The playful or infantile personalities into which they merged temporarily, took abnormally the vacation they themselves should have taken normally.
They all had repressed, if not overrepressed, the old Adam, and the old Adam avenged himself by bursting forth and assuming the upper hand. How many cases of so-called "insanity" are simply due to the persistency of a second personality which happens to be too violent or absurd to be tolerable in its environment. A patient now confined at Ward's Island became insane after being hit on the head by a small tin can which did not even abrase the skin. A journeyman before the accident, he 'has become a famous opera singer and holds frequent conversations with God. He, too, has entered an easier life, doing no manual labour, enjoying a prestige he could never aspire to in his former occupation and unburdened of the care of his family; the fulfilment of a dream which may have originated in the unconscious moments following the accident; another case in which the accident seems to have been a "pretext" seized by the unconscious rather than a positive cause.
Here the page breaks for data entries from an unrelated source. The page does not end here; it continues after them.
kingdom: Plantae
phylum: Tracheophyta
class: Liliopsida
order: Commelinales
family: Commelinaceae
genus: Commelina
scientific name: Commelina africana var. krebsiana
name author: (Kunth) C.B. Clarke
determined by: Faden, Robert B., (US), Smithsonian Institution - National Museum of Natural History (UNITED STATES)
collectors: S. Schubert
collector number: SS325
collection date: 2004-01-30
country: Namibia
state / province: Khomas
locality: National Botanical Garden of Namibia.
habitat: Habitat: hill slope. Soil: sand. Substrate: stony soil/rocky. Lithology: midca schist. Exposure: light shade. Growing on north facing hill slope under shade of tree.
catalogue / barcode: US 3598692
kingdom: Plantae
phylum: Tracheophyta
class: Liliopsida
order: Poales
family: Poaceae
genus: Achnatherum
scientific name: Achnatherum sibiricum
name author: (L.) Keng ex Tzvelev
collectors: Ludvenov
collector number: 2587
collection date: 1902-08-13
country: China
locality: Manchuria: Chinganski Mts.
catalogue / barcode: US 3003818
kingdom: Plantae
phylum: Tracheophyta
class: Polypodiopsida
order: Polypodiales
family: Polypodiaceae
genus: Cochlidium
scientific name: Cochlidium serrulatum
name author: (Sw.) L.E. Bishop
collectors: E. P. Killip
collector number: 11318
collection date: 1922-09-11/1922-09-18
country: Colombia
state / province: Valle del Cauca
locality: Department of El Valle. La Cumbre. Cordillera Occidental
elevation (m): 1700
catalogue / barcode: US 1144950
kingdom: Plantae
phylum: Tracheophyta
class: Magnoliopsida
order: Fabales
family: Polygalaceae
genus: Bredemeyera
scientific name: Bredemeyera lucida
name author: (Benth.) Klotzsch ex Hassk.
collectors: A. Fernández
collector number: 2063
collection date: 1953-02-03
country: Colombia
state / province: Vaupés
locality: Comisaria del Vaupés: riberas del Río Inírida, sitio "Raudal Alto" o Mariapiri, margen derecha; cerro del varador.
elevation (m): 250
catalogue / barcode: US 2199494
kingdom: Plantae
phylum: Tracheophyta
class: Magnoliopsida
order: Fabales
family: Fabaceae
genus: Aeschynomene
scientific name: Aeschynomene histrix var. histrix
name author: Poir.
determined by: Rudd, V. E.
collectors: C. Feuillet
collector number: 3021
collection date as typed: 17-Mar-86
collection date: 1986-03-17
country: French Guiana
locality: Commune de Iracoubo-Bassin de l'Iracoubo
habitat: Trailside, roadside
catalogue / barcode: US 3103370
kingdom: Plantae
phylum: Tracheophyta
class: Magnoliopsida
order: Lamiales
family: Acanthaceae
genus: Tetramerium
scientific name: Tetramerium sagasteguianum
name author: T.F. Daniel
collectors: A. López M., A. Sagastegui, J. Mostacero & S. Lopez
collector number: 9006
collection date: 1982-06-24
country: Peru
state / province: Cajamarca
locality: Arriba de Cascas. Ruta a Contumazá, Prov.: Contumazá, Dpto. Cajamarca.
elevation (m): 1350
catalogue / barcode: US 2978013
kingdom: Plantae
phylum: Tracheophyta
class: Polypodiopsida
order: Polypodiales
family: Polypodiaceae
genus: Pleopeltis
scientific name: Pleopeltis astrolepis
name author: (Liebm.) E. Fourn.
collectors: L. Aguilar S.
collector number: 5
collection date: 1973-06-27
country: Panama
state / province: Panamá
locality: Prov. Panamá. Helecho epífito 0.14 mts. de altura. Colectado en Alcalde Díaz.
The more things we lack in our waking states, the more things we shall expect and receive from our dreams, but many of our dream accomplishments are archaic, regressive, infantile. Not infrequently when our conscious self deprives itself of gratifications which human nature craves, our unconscious self overpowers it and proceeds to lead even in our waking states a more human, more comfortable, sort of life. Like all the results of violent upheavals, however, that life is likely to be unbalanced and unadapted to our environment. The ascetic saints who, in their scorn of the flesh, fled into the desert, were a prey to horrible hallucinations in which they beheld all the obscenities which consciously they had been avoiding but for which they unconsciously had been craving.
Our archaic, unconscious self is a lusty caveman whose cravings modern civilization can no longer satisfy. He must, however, be appeased now and then by being given a sop of some sort. Starving him can only bring about his revolt; his attempts to free himself may mean sick headaches, hysteria, obsessions, phobias, "insanity" or the appearance of a new man in the body of the old, the domination of a second personality for a more or less extended period of time.